ACTIVITY:
A single number is the answer: how many lines of the data hold "with"?

SUPPLIED MATERIAL:
━━━━━━━━━━━━━━━━━━━━

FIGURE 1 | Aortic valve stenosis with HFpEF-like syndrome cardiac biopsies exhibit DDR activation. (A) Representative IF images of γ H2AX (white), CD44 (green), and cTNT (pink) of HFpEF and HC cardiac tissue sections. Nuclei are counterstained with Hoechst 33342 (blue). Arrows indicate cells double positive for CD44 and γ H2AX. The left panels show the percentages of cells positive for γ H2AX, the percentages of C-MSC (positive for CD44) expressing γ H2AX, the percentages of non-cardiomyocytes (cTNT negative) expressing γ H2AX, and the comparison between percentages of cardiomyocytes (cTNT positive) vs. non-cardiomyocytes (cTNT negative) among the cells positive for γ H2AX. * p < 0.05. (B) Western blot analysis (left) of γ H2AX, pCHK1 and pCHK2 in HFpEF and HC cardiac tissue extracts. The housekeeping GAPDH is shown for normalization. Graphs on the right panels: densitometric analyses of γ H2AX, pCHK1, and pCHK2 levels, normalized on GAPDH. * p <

━━━━━━━━━━━━━━━━━━━━

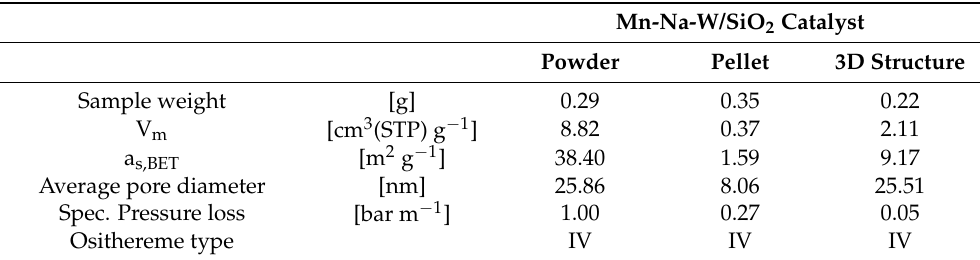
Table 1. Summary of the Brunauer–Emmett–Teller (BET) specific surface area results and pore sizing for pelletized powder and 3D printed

━━━━━━━━━━━━━━━━━━━━

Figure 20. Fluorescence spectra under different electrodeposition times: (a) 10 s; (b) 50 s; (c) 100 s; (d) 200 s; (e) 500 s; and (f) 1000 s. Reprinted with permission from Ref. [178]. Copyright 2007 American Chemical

━━━━━━━━━━━━━━━━━━━━

THE COMPLETED TASK:
2